Christians believe that the promise is for the coming one who would fulfill the role of king and priest, which they state Jesus did, rather than a permanent earthly kingship.

God did not promise an unbroken monarchy but one of David's descendants who would be qualified to sit on that throne when it was reestablished. For Jeremiah 33:14 states 14 "Look, the days are coming" -- this is the LORD's declaration -- "when I will fulfill the good promise that I have spoken concerning the house of Israel and the house of Judah." and in the context of "those days" coming in the future, then says 17 "For this is what the LORD says: David will never fail to have a man sitting on the throne of the house of Israel." and 18 "The Levitical priests will never fail to have a man always before me to offer burnt offerings, to burn grain offerings, and to make sacrifices." So the context in the text clearly states this promise being for the future “coming” Davidic fulfillment, not for an unbroken line of descendants and in the typical Old Testament prophets language of hyperbole, Jesus fulfilled the King and Priest role as a priest according to the line of Melchizedek in Gen 14:18 “ Melchizedek, king of Salem, brought out bread and wine; he was a priest to God Most High.” David’s earthly line failed before the righteous Branch came, hence Jeremiahs future prophesy. (cf. Luke 1:31–33). The genealogies of Matthew and Luke show that this promise was fulfilled as Christ was able to trace both His legal line through Joseph and His physical line through Mary back to David (Matthew 1:1–16; Luke 3:23–31).

Christians believe that Matthew and Luke present two different genealogies. They point out that some names are common to both, but many names are different. Matthew begins at the patriarch Abraham and works his way to Jesus the Christ, while Luke begins at Jesus and works his way back to Adam. They argue Matthew presents the genealogy of Joseph, and Luke presents the genealogy of Mary. In Luke's days they argue, it was proper and correct to cite Joseph's name in Mary's genealogy. Christians argue that Joseph adopted Jesus as his legal son and thus Jesus became both David's direct descendant through David's son Nathan (Luke's genealogy) and David's legal royal heir through Solomon (Matthew's genealogy).
Critics claim this is just a required reinterpretation of the prophecy. In rabbinic thinking, the reestablishment of the Davidic kingdom was tied to the Messiah, who was to be a descendant of King David. He would redeem the Jews from exile and reestablish their independence in the land of Israel. Jews argue this is not fulfilled in Jesus.

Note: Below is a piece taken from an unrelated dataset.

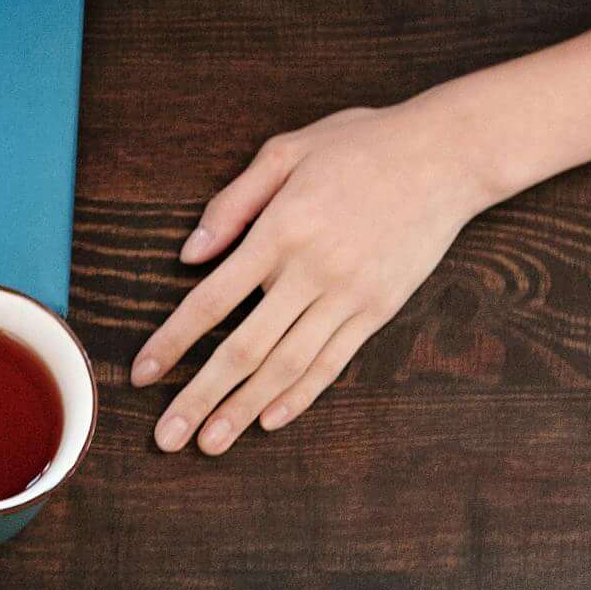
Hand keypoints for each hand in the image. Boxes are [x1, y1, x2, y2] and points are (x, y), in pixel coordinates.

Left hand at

If he was adopted, they argue, based on a distinction between full-blooded Jews and half-blooded Jews in the scripture,(Numbers 1:18–44, 34:14; Leviticus 24:10) under Jewish law certain family and tribal affiliations must be through the birth father and cannot be claimed by adoption. Moreover, Jews argue that the Messiah must descend through David's son Solomon (2 Sam 7:12–16, Psalm 89:28–38, 1 Chronicles 17:11–14, 22:9–10, 28:6–7). Luke's genealogy of Joseph is traced back to David through his son Nathan (who was not a king). They argue this eliminates Jesus' genealogy in Luke. In addition, to presume that Mary was of Davidic descent in Luke presents the problem that Mary could not pass on what she did not possess: (1) Maternal connection does not enter into consideration for succession to the throne of David which is passed on only through a continuous male line: "There shall not be cut off from David a man to sit upon the throne of the house of Israel" (Jeremiah 33:17); (2) Biblically, the right of lineal privilege, that is, kingship and priesthood, are exclusively passed on through the male line.

Christians respond that a virgin birth avoids what they claim is a physical but not legal curse of Jehoiakim (while a reversal of the curse may have even occurred; and even if no reversal occurred, an adoption by a descendant of King Solomon gives Jesus legal inheritance rights to that kingdom—thus, again, protecting him from the physical curse. Christians also argue that the names Zerubbabel and Shealtiel in the two lineages have different parents and children and therefore are just common names that do not refer to the same people.

Jews respond that the virgin birth is substantiated by a misused excerpt of Isaiah (see ). Accordingly, Jewish scholars never considered Isaiah 7:14 as a messianic prophecy.